■ Work instruction:
Only one stretch of the data below is wanted: the lines starting at the one with "thumb ip: (443, 597)" and ending at the one with "pinky pip: (726, 384)", both included, given again exactly.

■ Data provided:

= = = = =

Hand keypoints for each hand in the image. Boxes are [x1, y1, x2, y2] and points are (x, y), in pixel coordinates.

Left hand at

= = = = =

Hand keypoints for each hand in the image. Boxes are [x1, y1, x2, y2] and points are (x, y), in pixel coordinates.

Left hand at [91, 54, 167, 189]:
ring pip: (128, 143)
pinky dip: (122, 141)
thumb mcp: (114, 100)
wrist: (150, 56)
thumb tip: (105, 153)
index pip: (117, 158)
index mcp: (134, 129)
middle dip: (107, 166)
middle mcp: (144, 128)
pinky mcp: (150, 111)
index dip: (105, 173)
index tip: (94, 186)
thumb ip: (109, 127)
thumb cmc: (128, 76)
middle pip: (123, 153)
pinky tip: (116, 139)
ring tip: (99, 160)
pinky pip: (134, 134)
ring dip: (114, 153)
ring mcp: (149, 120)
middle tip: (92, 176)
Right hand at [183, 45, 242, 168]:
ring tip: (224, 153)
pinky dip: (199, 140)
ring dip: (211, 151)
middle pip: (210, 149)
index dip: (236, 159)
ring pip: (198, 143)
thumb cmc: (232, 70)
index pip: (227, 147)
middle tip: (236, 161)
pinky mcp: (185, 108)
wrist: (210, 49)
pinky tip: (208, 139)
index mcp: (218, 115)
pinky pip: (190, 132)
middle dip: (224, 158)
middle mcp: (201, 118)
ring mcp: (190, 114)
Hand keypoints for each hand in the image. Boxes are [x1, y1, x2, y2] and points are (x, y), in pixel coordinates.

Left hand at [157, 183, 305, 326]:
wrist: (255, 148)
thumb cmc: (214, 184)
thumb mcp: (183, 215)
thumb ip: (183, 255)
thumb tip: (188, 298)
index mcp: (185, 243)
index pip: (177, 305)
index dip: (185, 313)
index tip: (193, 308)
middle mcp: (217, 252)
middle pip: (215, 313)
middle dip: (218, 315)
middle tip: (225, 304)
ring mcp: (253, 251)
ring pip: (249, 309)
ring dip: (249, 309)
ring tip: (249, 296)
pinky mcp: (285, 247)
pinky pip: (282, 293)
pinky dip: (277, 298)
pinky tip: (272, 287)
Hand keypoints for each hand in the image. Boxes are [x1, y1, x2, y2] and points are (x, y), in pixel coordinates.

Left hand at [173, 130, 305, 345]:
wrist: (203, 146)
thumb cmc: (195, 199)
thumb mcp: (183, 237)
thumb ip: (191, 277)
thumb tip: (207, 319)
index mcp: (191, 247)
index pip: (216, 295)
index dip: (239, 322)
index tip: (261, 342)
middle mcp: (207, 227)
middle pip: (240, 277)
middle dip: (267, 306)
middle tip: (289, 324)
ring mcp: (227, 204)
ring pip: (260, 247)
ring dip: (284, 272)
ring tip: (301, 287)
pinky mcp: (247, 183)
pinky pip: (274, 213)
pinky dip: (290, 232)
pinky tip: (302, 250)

= = = = =

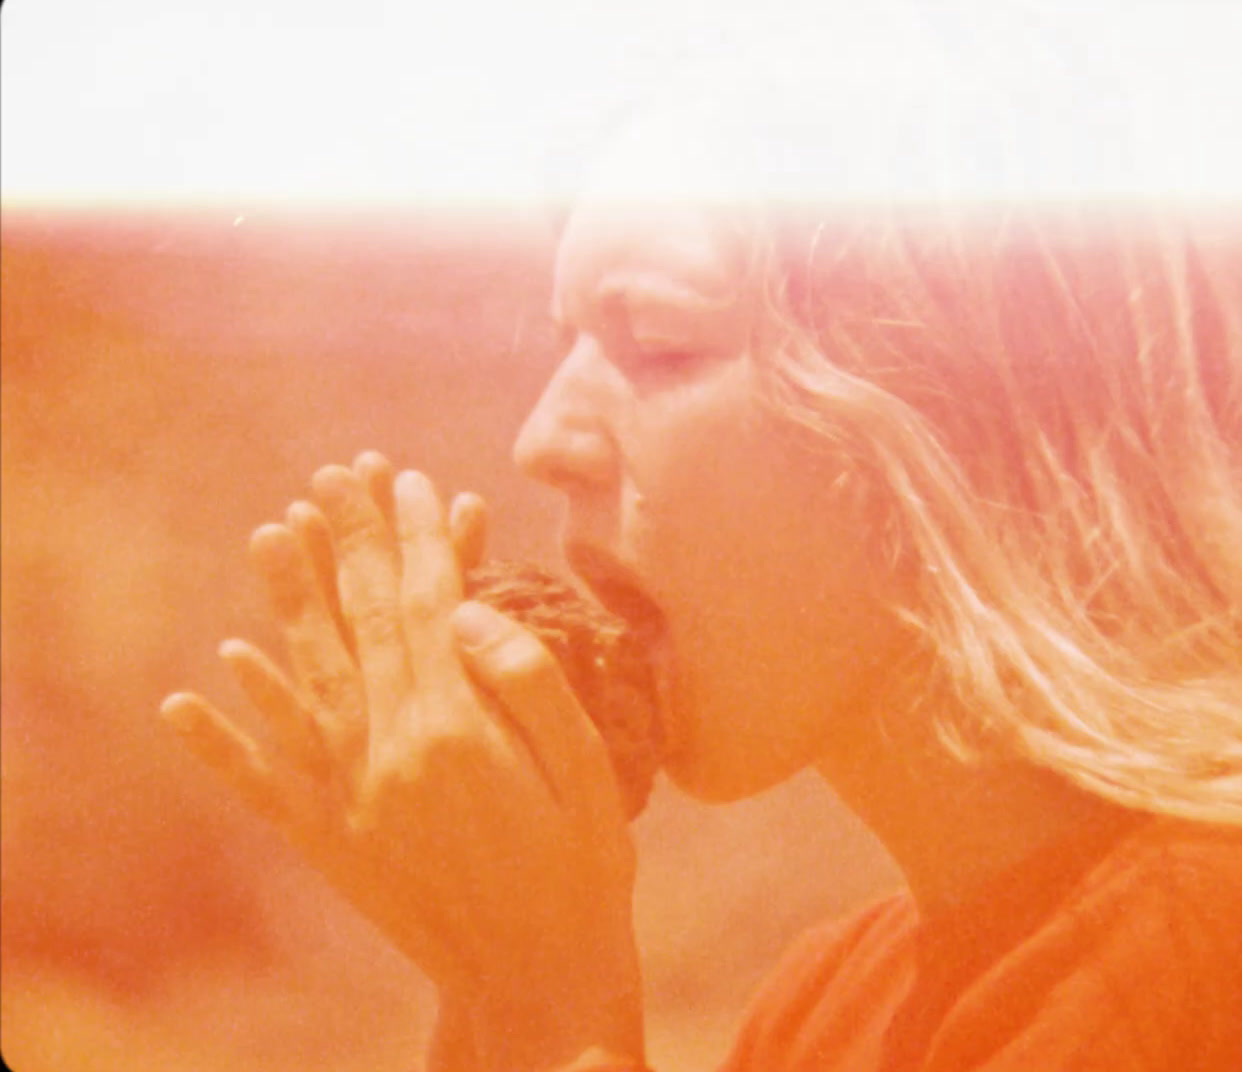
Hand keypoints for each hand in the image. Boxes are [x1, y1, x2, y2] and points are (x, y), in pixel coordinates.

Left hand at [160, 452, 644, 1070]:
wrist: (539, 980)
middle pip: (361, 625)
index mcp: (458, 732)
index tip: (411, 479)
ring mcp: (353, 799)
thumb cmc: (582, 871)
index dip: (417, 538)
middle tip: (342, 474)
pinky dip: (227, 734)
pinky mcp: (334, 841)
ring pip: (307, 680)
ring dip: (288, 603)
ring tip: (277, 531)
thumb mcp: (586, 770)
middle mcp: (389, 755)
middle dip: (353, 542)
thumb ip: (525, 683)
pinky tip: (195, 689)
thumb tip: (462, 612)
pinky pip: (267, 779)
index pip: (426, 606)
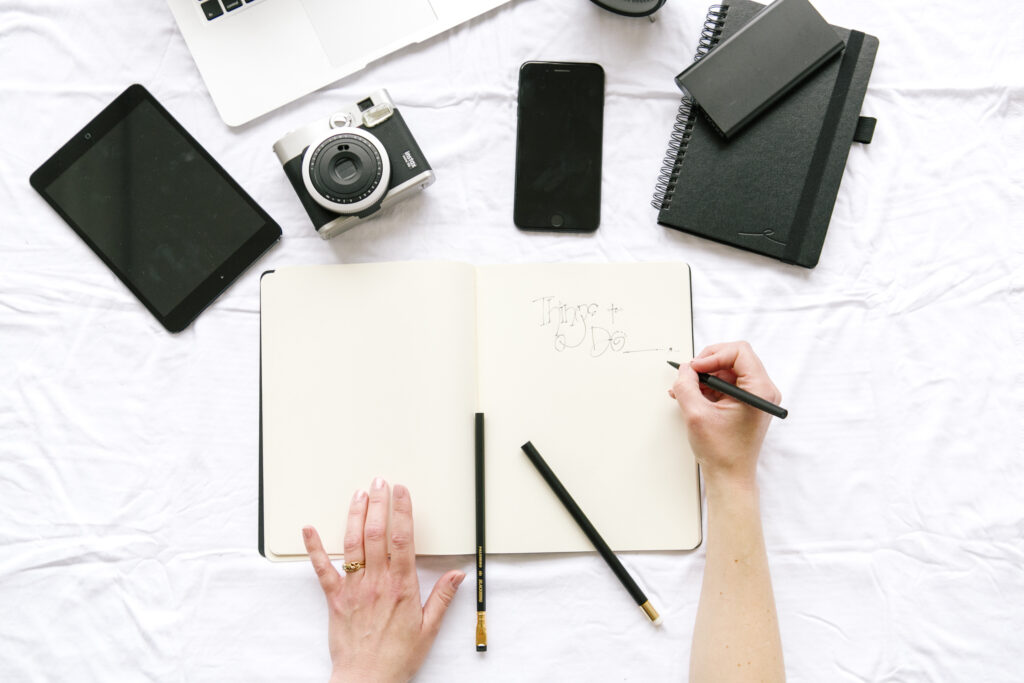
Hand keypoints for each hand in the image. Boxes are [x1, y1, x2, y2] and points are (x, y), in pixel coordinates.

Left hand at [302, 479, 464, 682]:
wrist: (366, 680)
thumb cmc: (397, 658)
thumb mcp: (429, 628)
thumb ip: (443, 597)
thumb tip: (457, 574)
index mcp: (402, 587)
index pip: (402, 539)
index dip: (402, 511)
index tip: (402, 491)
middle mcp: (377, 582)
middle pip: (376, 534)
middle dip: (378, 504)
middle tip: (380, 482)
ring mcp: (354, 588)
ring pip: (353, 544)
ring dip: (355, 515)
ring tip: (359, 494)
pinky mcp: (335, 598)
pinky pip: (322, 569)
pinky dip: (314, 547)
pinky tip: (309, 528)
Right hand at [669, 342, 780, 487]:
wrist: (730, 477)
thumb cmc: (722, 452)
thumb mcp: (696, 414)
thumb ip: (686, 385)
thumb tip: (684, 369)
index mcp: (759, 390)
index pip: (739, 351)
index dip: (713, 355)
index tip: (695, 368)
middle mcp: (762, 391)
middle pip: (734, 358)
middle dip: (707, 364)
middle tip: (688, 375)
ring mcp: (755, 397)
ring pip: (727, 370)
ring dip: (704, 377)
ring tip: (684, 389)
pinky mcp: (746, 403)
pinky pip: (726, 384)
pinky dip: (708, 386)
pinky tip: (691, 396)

= = = = =

■ Result below:
thumb ip: (443, 597)
thumb tip: (457, 574)
index mcp: (402, 587)
index pip: (402, 539)
index dip: (402, 511)
index tip: (402, 491)
middle mcp: (377, 582)
middle pip: (376, 534)
middle dip: (378, 504)
middle tip: (380, 482)
ring mcp: (354, 588)
ring pip: (353, 544)
ring dip: (355, 515)
ring tip: (359, 494)
pinky mcp: (335, 598)
pinky pip: (322, 569)
pinky dip: (314, 547)
pinky tip: (309, 528)
Right hand at [669, 342, 780, 487]:
wrist: (730, 477)
thumb cmc: (722, 452)
thumb mcp: (696, 414)
thumb ip: (686, 385)
thumb tip: (684, 369)
index mcp: (759, 390)
index pip: (739, 351)
index dip: (713, 355)
index tip: (695, 368)
middle mcp: (762, 391)
middle pip: (734, 358)
middle dip: (707, 364)
middle tip: (688, 375)
ring mcp: (755, 397)
ring pip: (727, 370)
ring dip: (704, 377)
ring tip: (684, 389)
pinky mcp: (746, 403)
pinky pip: (726, 384)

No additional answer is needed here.